#### Instructions to follow:
Each entry below must be given again word for word, with no pictures.

#### Exercise data:
★ ★ ★ ★ ★ ★ ★

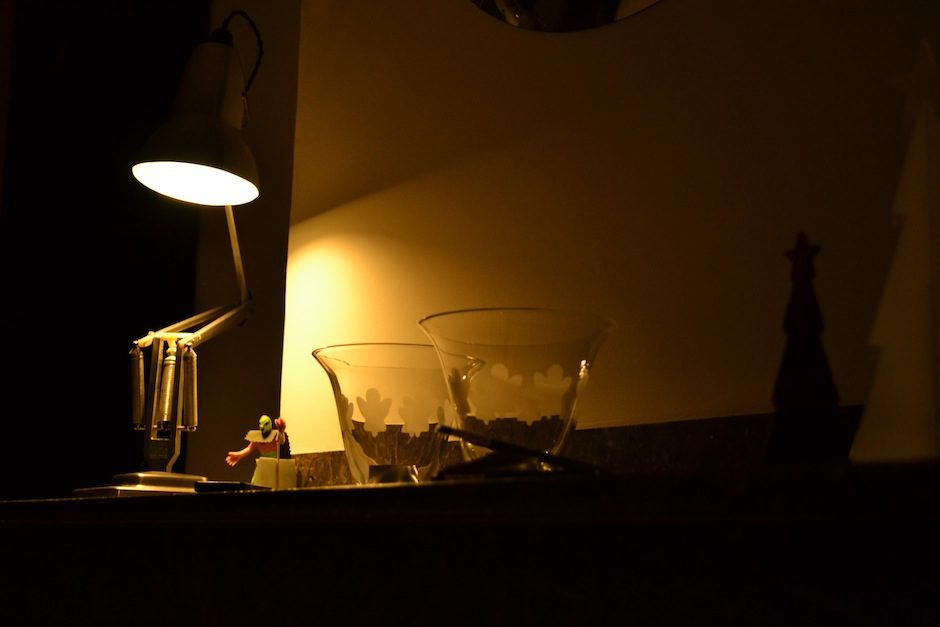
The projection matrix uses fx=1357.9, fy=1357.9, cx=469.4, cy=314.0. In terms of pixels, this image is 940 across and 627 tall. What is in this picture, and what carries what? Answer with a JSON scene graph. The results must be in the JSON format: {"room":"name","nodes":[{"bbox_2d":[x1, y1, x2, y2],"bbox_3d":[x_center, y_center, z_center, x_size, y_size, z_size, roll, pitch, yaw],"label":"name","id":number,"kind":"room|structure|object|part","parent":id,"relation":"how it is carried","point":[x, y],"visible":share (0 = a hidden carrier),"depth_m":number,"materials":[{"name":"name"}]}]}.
{"room":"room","nodes":[
{"label":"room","id":0,"kind":"room"},
{"bbox_2d":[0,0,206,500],"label":"dark wall","id":1,"kind":"structure","parent":0,"point":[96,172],"depth_m":2.86,"materials":[{"name":"black"}]},
{"bbox_2d":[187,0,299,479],"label":"wall","id":2,"kind":"structure","parent":0,"point":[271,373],"depth_m":2.65,"materials":[{"name":"paint"}]},
{"bbox_2d":[263,0,939,463],"bbox_3d":[0.615,-0.327,0.907,0.267,2.336,2.919,7,-10,-33],"label":"wall","id":3,"kind":"structure","parent":0,"point":[446,10],"depth_m":1.38,"materials":[{"name":"beige paint"}]},
{"bbox_2d":[0,463,939,626],"bbox_3d":[-0.058,0.496,1.117,0.498,0.666,1.576,7,-10,-33],"label":"desk","id":4,"kind":"object","parent":3,"relation":"attached to","point":[241,496],"visible":0.99,"depth_m":0.73,"materials":[{"name":"wood"}]},
{"bbox_2d":[77,16,258,499],"bbox_3d":[-0.367,-0.060,1.750,0.251,0.624,0.434,7,-10,-33],"label":"desk lamp","id":5,"kind":"object","parent":4,"relation":"on","point":[197,167],"visible":0.99,"depth_m":1.68,"materials":[{"name":"metal"}]},
{"bbox_3d":[-0.378,0.201,1.601,0.152,0.025,0.146,7,-10,-33],"label":"lamp base","id":6,"kind":"part","parent":5,"relation":"part of","materials":[{"name":"silver metal"}]},
{"bbox_3d":[-0.334,-0.256,1.695,0.147,0.183,0.165,7,-10,-33],"label":"lamp shade","id":7,"kind":"part","parent":5,"relation":"part of","materials":[{"name":"white metal"}]},
{"bbox_2d":[193,480,269,492],"bbox_3d":[-0.236,0.183,1.415,0.066,0.011,0.138,0,-9,10],"label":"phone","id":8,"kind":"object","parent":4,"relation":"on","point":[232,487],"visible":0.67,"depth_m":1.35,"materials":[{"name":"black"}]},
{"bbox_2d":[226,415,296,488],"bbox_3d":[-0.268,0.191,1.760,0.089,0.120,0.079,7,-10,-33],"label":"figurine","id":9,"kind":"object","parent":4,"relation":"on","point":[254,439],"visible":0.95,"depth_m":1.75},
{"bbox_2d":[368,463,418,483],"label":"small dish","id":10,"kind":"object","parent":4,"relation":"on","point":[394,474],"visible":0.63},
{"bbox_2d":[310,343,480,483],"bbox_3d":[-0.067,0.112,1.358,0.186,0.150,0.185,-1,-9,15],"label":"glass vase","id":11,"kind":"object","parent":4,"relation":"on","point":[363,368],"visible":0.89,"depth_m":1.30,"materials":[{"name":"clear glass"}]},
{"bbox_2d":[419,308,612,469],"bbox_3d":[0.041,0.081,1.166,0.172,0.150,0.171,-2,-9,20],"label":"glass vase","id":12,"kind":"object","parent":4,"relation":"on","point":[523,350],"visible":0.88,"depth_m":1.12,"materials":[{"name":"clear glass"}]},
{"bbox_2d":[432,425,604,477],"bbox_3d":[0.045,0.097,0.903,0.150,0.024,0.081,7,-10,-33],"label":"pen","id":13,"kind":"object","parent":4,"relation":"on","point":[495,445],"visible":0.87,"depth_m":0.87,"materials":[{"name":"black plastic"}]},
{"bbox_2d":[766,234,842,466],"bbox_3d":[0.216,0.028,0.880,0.056,0.164,0.058,7,-10,-33],"label":"tree figurine","id":14,"kind":"object","parent":4,"relation":"on","point":[784,370],"visible":0.96,"depth_m":0.87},
{"bbox_2d":[852,42,939,464],"bbox_3d":[0.266,-0.032,0.783,0.091,0.269,0.093,7,-10,-33],"label":"tree","id":15,"kind":"object","parent":4,"relation":"on","point":[917,326],"visible":0.98,"depth_m":0.77,"materials":[{"name":"white"}]},
{"bbox_2d":[467,0,666,32],"bbox_3d":[0.154,-0.665,1.428,0.012,0.728,0.790,7,-10,-33],"label":"round mirror","id":16,"kind":"object","parent":3,"relation":"attached to","point":[501,0],"visible":0.99,"depth_m":1.45,"materials":[{"name":"mirror"}]},
{"bbox_2d":[278,407,862,485],"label":"backsplash","id":17,"kind":"structure","parent":3,"relation":"attached to","point":[589,432],"depth_m":1.26,"materials":[{"name":"brown stone"}]}
]}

★ ★ ★ ★ ★ ★ ★

#### Response to this exercise:
The projection matrix uses fx=1357.9, fy=1357.9, cx=469.4, cy=314.0. In terms of pixels, this image is 940 across and 627 tall. What is in this picture, and what carries what? Answer with a JSON scene graph. The results must be in the JSON format: {"room":"name","nodes":[{"bbox_2d":[x1, y1, x2, y2],"bbox_3d":[x_center, y_center, z_center, x_size, y_size, z_size, roll, pitch, yaw],"label":"name","id":number,"kind":"room|structure|object|part","parent":id,"relation":"how it is carried","point":[x, y],"visible":share (0 = a hidden carrier),"depth_m":number,"materials":[{"name":"name"}]}]}.
{"room":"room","nodes":[
{"label":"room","id":0,"kind":"room"},
{"bbox_2d":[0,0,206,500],"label":"dark wall","id":1,"kind":"structure","parent":0,"point":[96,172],"depth_m":2.86,"materials":[{"name":"black"}]},
{"bbox_2d":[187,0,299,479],"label":"wall","id":2,"kind":"structure","parent":0,"point":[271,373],"depth_m":2.65,"materials":[{"name":"paint"}]},
{"bbox_2d":[263,0,939,463],"bbox_3d":[0.615,-0.327,0.907,0.267,2.336,2.919,7,-10,-33],"label":"wall","id":3,"kind":"structure","parent":0,"point":[446,10],"depth_m":1.38,"materials":[{"name":"beige paint"}]},
{"bbox_2d":[0,463,939,626],"bbox_3d":[-0.058,0.496,1.117,0.498,0.666,1.576,7,-10,-33],"label":"desk","id":4,"kind":"object","parent":3,"relation":"attached to","point":[241,496],"visible":0.99,"depth_m":0.73,"materials":[{"name":"wood"}]},
{"bbox_2d":[77,16,258,499],"bbox_3d":[-0.367,-0.060,1.750,0.251,0.624,0.434,7,-10,-33],"label":"desk lamp","id":5,"kind":"object","parent":4,"relation":"on","point":[197,167],"visible":0.99,"depth_m":1.68,"materials":[{"name":"metal"}]},
{"bbox_3d":[-0.378,0.201,1.601,0.152,0.025,0.146,7,-10,-33],"label":"lamp base","id":6,"kind":"part","parent":5,"relation":"part of","materials":[{"name":"silver metal"}]},
{"bbox_3d":[-0.334,-0.256,1.695,0.147,0.183,0.165,7,-10,-33],"label":"lamp shade","id":7,"kind":"part","parent":5,"relation":"part of","materials":[{"name":"white metal"}]},
{"bbox_2d":[193,480,269,492],"bbox_3d":[-0.236,0.183,1.415,0.066,0.011,0.138,0,-9,10],"label":"phone","id":8,"kind":"object","parent":4,"relation":"on","point":[232,487],"visible":0.67,"depth_m":1.35,"materials":[{"name":"black"}]},
{"bbox_2d":[226,415,296,488],"bbox_3d":[-0.268,0.191,1.760,0.089,0.120,0.079,7,-10,-33],"label":"figurine","id":9,"kind":"object","parent":4,"relation":"on","point":[254,439],"visible":0.95,"depth_m":1.75},
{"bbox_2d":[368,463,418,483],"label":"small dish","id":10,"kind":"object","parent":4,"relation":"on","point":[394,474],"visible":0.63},
{"bbox_2d":[310,343,480,483],"bbox_3d":[-0.067,0.112,1.358,0.186,0.150,0.185,-1,-9,15],"label":"glass vase","id":11,"kind":"object","parent":4,"relation":"on","point":[363,368],"visible":0.89,"depth_m":1.30,"materials":[{"name":"clear glass"}]},
{"bbox_2d":[419,308,612,469],"bbox_3d":[0.041,0.081,1.166,0.172,0.150,0.171,-2,-9,20],"label":"glass vase","id":12,"kind":"object","parent":4,"relation":"on","point":[523,350],"visible":0.88,"depth_m":1.12,"materials":[{"name":"clear glass"}]},
{"bbox_2d":[432,425,604,477],"bbox_3d":[0.045,0.097,0.903,0.150,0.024,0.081,7,-10,-33],"label":"pen","id":13,"kind":"object","parent":4,"relation":"on","point":[495,445],"visible":0.87,"depth_m":0.87,"materials":[{"name":"black plastic"}]},
{"bbox_2d":[766,234,842,466],"bbox_3d":[0.216,0.028,0.880,0.056,0.164,0.058,7,-10,-33],"label":"tree figurine","id":14,"kind":"object","parent":4,"relation":"on","point":[784,370],"visible":0.96,"depth_m":0.87},
{"bbox_2d":[852,42,939,464],"bbox_3d":[0.266,-0.032,0.783,0.091,0.269,0.093,7,-10,-33],"label":"tree","id":15,"kind":"object","parent":4,"relation":"on","point":[917,326],"visible":0.98,"depth_m":0.77,"materials":[{"name":"white"}]},
{"bbox_2d":[467,0,666,32],"bbox_3d":[0.154,-0.665,1.428,0.012,0.728,0.790,7,-10,-33],"label":"round mirror","id":16,"kind":"object","parent":3,"relation":"attached to","point":[501,0],"visible":0.99,"depth_m":1.45,"materials":[{"name":"mirror"}]},
{"bbox_2d":[278,407,862,485],"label":"backsplash","id":17,"kind":"structure","parent":3,"relation":"attached to","point":[589,432],"depth_m":1.26,"materials":[{"name":"brown stone"}]}
]}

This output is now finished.